== EXTRACT ==

_ _ _

Pediatric Growth Plate Injuries

Pediatric Orthopedic Surgery, Hospital for Special Surgery

Causes

Young patient with a leg limb length discrepancy

In children with growth deformities other than bowleg or knock knees, growth plate injuries constitute a major cause, with the most common fractures affecting the proximal tibia and distal femur.

Because the growth plate is the area where new bone develops (adding length to the bone), injury to this area can result in growth arrest and subsequent limb length discrepancy, in which one leg is longer than the other.

Diagnosis

Growth plate injuries are generally clear on an X-ray [See Figures 1&2], but advanced imagery, specifically MRI, is sometimes required to assess the damage. Researchers at HSS are currently studying the application of MRI in these injuries. The advantages of MRI imaging include earlier diagnosis of growth arrest and three-dimensional localization of the area.

X-ray image of growth plate injury X-ray image of normal pediatric knee
Figure 1: (left) X-ray image of growth plate injury
Figure 2: (right) X-ray image of normal pediatric knee

Treatment

Fractures involving growth plate injuries usually require setting the bone, technically referred to as "anatomic reduction, alignment and fixation." Most children respond well to these procedures, but for a small percentage, the bone or a portion of the bone will cease growing, referred to as partial or complete growth arrest.

_ _ _

Collected data:
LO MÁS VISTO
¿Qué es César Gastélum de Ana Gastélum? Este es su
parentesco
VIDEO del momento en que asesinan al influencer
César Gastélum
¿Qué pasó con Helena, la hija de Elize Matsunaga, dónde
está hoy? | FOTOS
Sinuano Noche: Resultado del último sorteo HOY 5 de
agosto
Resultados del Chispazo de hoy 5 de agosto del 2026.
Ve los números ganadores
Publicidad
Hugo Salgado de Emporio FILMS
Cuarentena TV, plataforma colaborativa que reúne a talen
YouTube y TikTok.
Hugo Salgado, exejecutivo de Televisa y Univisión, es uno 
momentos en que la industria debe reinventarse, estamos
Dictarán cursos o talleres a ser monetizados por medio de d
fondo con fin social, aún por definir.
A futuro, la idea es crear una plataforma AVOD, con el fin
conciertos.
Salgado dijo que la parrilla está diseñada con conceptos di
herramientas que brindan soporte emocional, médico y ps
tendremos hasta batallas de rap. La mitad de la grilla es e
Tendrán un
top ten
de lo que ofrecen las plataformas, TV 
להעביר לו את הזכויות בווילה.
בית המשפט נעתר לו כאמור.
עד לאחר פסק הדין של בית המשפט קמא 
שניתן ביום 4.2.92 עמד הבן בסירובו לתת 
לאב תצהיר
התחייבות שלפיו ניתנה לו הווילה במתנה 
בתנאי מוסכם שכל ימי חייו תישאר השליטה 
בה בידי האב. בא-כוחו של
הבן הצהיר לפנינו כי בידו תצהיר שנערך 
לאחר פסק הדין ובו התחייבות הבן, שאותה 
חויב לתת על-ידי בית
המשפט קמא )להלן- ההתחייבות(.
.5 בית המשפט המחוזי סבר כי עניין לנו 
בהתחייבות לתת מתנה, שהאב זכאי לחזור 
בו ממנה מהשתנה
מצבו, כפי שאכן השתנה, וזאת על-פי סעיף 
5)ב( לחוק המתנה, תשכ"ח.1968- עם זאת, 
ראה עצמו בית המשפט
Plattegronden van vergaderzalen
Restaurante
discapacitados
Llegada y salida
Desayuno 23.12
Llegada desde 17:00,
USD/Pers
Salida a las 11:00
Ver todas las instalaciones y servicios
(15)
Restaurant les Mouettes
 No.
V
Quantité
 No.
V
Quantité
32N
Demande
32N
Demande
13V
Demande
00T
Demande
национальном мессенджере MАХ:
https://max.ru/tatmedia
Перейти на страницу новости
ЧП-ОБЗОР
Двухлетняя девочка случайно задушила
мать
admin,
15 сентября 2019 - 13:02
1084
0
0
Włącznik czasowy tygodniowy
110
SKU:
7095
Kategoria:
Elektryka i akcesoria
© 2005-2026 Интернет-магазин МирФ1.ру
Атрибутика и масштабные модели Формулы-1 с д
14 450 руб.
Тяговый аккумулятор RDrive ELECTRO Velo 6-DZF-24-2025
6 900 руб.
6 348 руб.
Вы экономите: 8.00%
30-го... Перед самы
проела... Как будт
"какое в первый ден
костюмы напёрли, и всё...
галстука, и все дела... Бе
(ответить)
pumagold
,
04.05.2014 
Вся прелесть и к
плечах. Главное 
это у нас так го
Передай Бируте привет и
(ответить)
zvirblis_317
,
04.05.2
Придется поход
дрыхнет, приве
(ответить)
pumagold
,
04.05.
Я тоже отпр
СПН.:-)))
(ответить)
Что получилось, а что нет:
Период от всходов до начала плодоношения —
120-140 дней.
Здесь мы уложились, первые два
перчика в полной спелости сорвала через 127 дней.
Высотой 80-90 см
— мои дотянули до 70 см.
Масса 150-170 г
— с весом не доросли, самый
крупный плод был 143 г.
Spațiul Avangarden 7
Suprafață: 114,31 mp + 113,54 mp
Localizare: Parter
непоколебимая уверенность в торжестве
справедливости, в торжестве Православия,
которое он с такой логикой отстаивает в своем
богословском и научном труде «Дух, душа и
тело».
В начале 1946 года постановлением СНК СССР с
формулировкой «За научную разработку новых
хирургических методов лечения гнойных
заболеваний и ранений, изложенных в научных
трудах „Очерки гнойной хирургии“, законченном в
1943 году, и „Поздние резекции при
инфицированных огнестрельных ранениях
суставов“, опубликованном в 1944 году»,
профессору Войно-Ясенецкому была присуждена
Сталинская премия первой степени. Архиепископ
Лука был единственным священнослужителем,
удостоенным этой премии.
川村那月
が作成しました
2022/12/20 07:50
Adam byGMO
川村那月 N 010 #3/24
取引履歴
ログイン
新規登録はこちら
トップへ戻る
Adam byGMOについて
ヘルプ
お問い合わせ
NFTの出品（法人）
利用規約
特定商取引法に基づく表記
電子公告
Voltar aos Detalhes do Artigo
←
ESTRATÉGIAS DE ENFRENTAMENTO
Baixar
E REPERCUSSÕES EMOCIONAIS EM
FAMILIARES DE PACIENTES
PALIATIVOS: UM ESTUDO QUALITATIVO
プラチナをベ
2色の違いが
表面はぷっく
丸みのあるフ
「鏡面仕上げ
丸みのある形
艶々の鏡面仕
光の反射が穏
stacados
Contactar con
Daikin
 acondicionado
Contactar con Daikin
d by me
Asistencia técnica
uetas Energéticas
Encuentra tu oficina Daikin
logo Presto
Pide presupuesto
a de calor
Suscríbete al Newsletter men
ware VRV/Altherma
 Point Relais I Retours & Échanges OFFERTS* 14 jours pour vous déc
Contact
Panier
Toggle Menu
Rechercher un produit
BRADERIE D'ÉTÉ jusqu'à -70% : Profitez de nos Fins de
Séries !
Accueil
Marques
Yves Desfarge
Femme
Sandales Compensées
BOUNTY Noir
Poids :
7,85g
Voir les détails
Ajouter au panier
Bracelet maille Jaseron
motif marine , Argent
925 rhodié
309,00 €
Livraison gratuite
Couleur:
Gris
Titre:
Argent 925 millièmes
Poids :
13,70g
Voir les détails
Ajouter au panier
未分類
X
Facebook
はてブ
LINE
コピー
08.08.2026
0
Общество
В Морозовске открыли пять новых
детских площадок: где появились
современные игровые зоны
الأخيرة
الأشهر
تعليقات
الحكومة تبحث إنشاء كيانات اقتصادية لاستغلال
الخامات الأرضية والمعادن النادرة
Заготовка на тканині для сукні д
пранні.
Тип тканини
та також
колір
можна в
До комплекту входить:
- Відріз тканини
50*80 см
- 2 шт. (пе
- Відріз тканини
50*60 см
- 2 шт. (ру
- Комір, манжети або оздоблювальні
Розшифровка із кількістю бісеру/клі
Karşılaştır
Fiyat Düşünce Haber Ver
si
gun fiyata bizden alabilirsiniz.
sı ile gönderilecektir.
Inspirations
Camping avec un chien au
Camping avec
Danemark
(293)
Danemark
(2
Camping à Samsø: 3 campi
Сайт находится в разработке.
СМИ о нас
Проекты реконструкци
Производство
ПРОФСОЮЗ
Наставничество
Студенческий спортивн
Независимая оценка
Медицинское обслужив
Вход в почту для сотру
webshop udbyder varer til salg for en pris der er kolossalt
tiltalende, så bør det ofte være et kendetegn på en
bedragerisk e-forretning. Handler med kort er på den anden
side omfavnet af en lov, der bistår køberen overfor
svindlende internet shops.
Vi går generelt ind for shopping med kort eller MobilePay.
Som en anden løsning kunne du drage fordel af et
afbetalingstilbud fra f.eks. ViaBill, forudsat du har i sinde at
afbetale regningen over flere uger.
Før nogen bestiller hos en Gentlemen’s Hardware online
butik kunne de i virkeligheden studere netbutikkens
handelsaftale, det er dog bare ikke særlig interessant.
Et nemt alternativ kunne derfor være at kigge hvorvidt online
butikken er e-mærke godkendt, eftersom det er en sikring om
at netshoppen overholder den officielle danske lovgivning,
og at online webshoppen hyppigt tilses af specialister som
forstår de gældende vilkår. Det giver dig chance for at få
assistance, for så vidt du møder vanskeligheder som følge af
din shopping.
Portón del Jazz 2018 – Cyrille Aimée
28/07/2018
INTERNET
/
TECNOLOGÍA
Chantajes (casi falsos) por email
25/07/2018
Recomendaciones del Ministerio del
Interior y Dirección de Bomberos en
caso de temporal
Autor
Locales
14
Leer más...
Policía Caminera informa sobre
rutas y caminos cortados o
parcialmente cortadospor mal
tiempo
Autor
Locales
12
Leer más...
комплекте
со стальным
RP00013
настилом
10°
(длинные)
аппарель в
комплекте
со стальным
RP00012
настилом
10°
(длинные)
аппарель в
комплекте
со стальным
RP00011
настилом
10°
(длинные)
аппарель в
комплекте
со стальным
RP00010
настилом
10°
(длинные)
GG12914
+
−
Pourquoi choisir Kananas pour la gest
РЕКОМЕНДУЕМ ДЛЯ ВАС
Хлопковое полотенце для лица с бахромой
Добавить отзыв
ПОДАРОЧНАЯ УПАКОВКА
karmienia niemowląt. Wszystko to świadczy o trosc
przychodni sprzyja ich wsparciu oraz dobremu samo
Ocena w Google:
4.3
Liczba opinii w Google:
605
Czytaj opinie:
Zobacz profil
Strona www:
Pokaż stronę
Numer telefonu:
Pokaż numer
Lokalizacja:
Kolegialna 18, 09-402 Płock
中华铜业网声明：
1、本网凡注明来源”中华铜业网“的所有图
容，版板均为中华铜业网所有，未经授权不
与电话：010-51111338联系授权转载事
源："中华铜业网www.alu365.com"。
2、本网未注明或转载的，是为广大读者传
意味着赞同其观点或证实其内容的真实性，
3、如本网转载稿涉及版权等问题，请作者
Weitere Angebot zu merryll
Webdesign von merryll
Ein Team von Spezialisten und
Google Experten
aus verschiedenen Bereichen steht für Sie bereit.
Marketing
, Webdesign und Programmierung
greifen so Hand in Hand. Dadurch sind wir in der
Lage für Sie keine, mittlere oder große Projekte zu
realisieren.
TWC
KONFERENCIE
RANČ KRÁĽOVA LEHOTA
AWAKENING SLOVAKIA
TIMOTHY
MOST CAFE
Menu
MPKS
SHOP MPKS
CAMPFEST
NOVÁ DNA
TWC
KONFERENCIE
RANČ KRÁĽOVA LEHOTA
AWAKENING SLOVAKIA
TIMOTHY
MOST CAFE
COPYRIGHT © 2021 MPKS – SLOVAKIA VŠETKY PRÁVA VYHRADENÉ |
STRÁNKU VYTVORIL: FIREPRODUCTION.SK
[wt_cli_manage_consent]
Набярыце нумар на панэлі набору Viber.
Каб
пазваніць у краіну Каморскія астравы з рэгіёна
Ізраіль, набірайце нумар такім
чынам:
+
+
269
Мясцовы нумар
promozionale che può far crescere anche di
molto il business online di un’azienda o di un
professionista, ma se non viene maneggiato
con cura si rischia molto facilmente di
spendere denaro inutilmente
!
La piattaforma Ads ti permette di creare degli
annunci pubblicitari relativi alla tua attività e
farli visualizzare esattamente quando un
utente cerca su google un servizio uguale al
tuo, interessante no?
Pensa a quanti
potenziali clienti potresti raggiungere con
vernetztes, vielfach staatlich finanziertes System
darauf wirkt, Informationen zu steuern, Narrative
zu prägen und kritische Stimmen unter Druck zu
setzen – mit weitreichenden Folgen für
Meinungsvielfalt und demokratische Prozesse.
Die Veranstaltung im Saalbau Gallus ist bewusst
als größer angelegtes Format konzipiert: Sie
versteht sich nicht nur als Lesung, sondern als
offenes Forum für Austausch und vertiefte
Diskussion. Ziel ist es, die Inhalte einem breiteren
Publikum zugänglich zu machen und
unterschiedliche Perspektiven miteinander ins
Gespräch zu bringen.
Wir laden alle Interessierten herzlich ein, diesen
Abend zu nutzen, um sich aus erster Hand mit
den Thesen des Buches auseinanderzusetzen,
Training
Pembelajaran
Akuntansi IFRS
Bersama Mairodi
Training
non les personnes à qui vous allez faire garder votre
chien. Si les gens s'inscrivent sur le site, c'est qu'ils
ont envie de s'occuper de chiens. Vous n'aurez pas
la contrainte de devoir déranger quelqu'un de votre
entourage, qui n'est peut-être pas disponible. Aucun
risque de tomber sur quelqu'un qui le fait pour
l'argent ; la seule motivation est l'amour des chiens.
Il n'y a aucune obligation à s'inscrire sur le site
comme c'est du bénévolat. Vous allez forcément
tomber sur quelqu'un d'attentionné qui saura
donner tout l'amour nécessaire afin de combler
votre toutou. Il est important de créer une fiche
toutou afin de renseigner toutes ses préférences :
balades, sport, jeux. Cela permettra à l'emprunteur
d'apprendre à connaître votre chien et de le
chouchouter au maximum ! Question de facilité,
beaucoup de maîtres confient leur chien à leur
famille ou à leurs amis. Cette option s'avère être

_ _ _

== THE TASK ==
Continue the text on pediatric growth plate injuries from the point where it stops. The collected lines have no role in what is asked here.

== EXPECTED ANSWER ==
Since there is no way to regenerate the growth plate cartilage after a partial growth arrest, additional interventions may include resection of the partial growth arrest (also known as the physeal bar) or sequential lengthening procedures during childhood. For more information on limb lengthening, please read Limb Lengthening for the Pediatric Patient.

X-ray image of limb length discrepancy due to growth plate injury X-ray mage following post-surgery
Figure 3: (left) X-ray image of limb length discrepancy due to growth plate injury
Figure 4: (right) X-ray mage following post-surgery

 

In children near the end of growth with complete growth arrest on one side, the pediatric orthopedic surgeon may recommend closing the growth plate on the other side in order to ensure that the length of the healthy limb matches that of the affected one.